In many defensive techniques, the actual moment of action is tied to an exhale. Over the years I noticed that, in stressful situations, I naturally do a short exhale and tense my core –something very similar to ibuki.
The exhale shows up there in a lot of elements: kiai, nogare and kime, for example.
We don’t do those sitting in an armchair, but if I had to point to a school that really teaches you how to exhale under stress, then… the Japanese school is actually pretty “diver-ish”
YOUR ARMCHAIR IN FRONT OF THE TV WILL TELL YOU HOW TO BREATHE
Don’t believe it?
Instead of trying to convince you, let me suggest a simple test.

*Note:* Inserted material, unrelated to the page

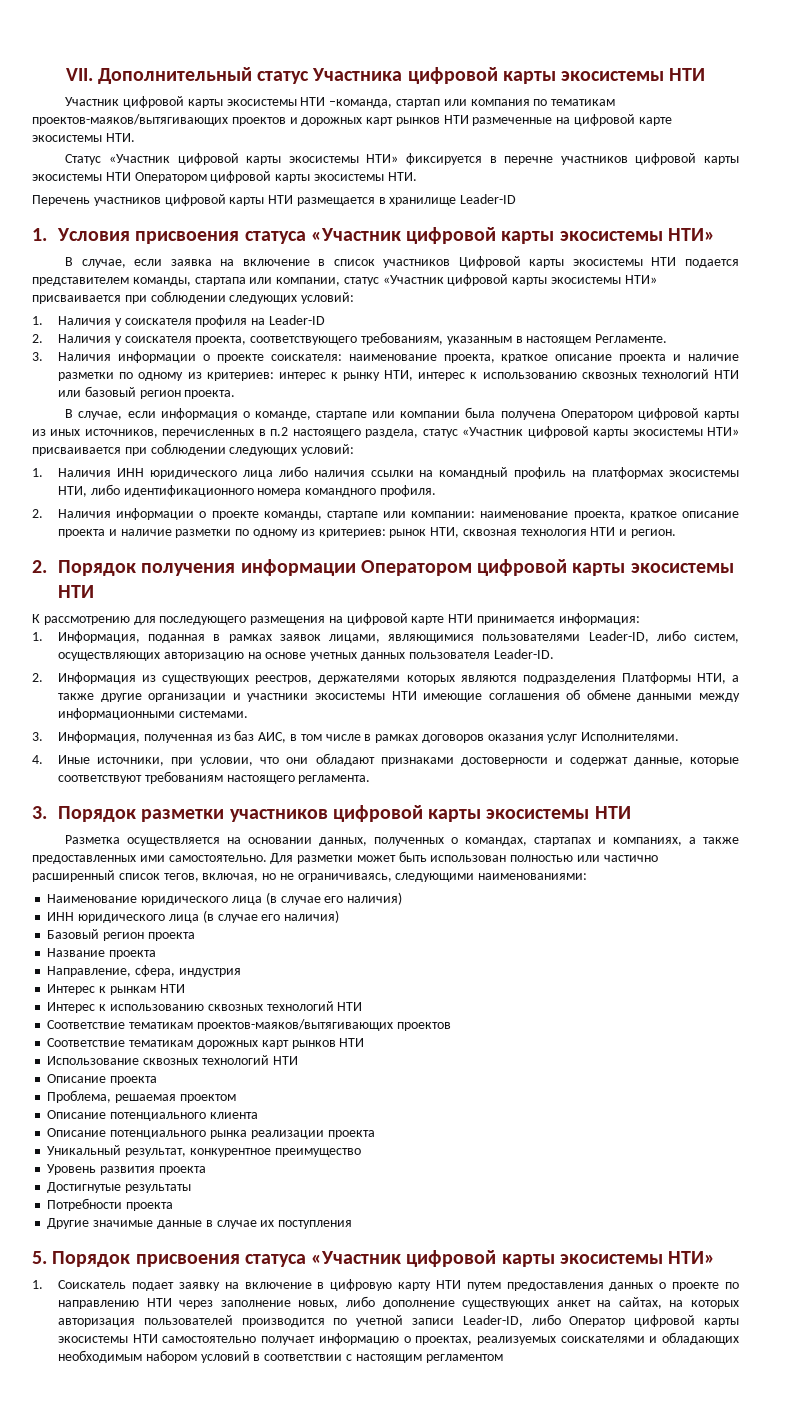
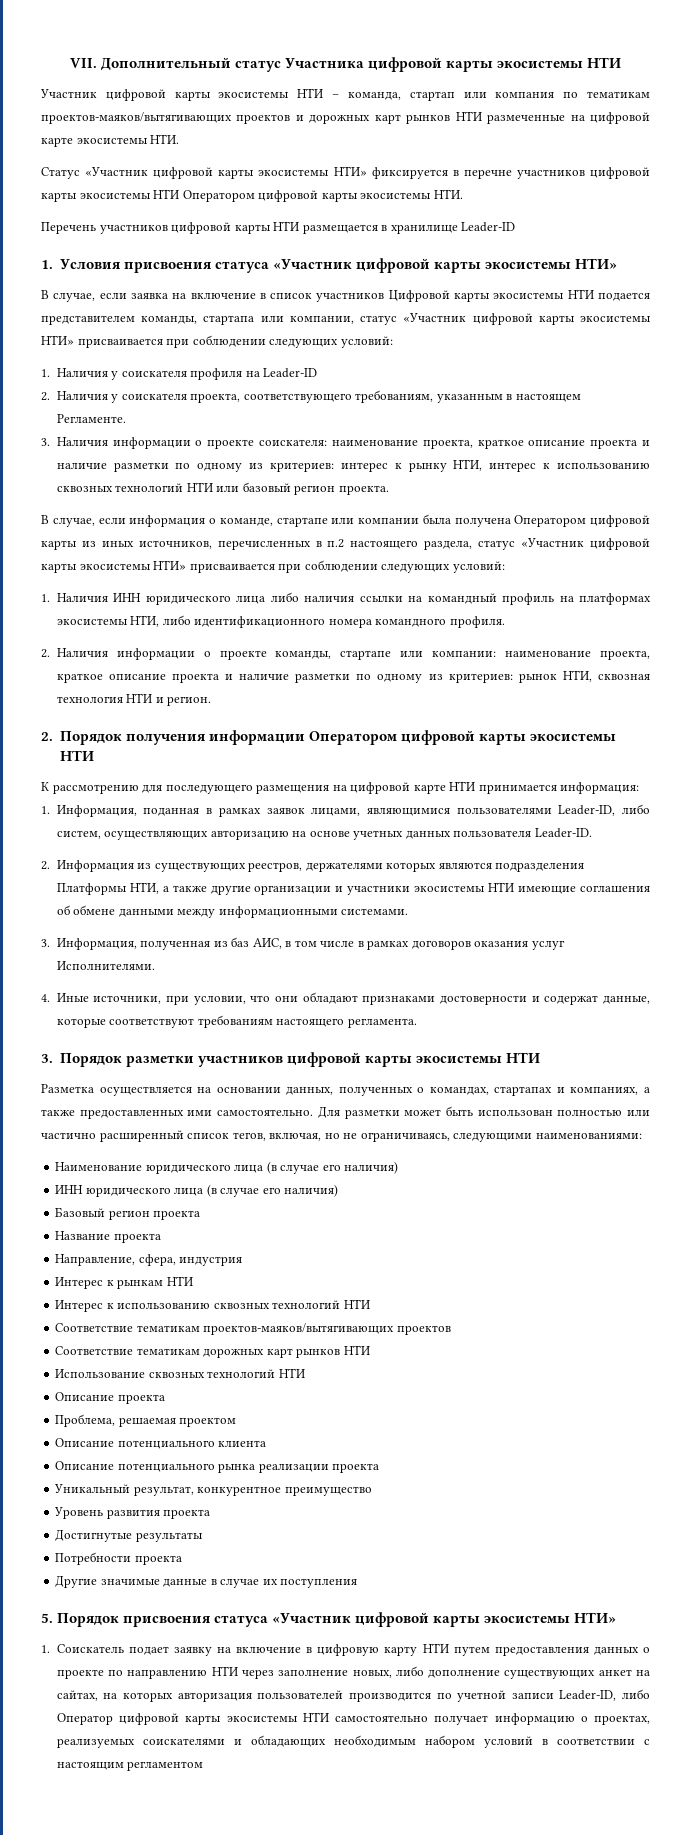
[329,99,393,108] –команда, -> [332,92,401,100] – команда,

Prepare a line marked every 0.5 m and hang it vertically where you’re training (for example at a buoy).
Do an exercise you don’t like – for example removing and replacing your mask while hovering mid-water.
First, do it the way you usually do. Ask your buddy to check how much your depth changed.
Then take a break and try again, using your “armchair breathing”.
Half a liter on the inhale and half a liter on the exhale usually keeps your depth changes during various tasks within about ±0.5 m.
So how about precision shooting?
Marksmen use a very simple breathing pattern: inhale → slow exhale → breathing pause → shot
Turns out they know a thing or two about comfortable armchairs as well
Don’t try to push through the whole stressful drill in one go. Break it into pieces. Think about what exactly is stressing you out.
Take your mask off and just breathe calmly.
Once you put it back on, don’t clear it right away – start with an exhale and the mask will clear as a result.
Being aware of what you’re doing underwater is the ability to spot the parts that aren’t working the way they should – and calmly fix them.
WHAT DOES AN EXHALE GIVE YOU?
lowers ner vous system tension stabili zes your body make s it easier to control your core muscles reduces the risk of a reflex gasp under stress give s you a short breathing pause in which it’s easier to perform a precise task
IS THAT ALL?
Of course not.
How you breathe underwater is always up to you.
The most important thing is that your breathing effectively clears CO₂ from your system.
If you can’t slow your breathing down, ask your instructor whether your regulator settings are creating too much breathing resistance, or whether you’re simply doing too many sudden, forceful movements underwater.
The topic gets even more interesting once we get into technical diving – but that’s a story for another article.
Sometimes the best breathing instructor is… your favorite armchair.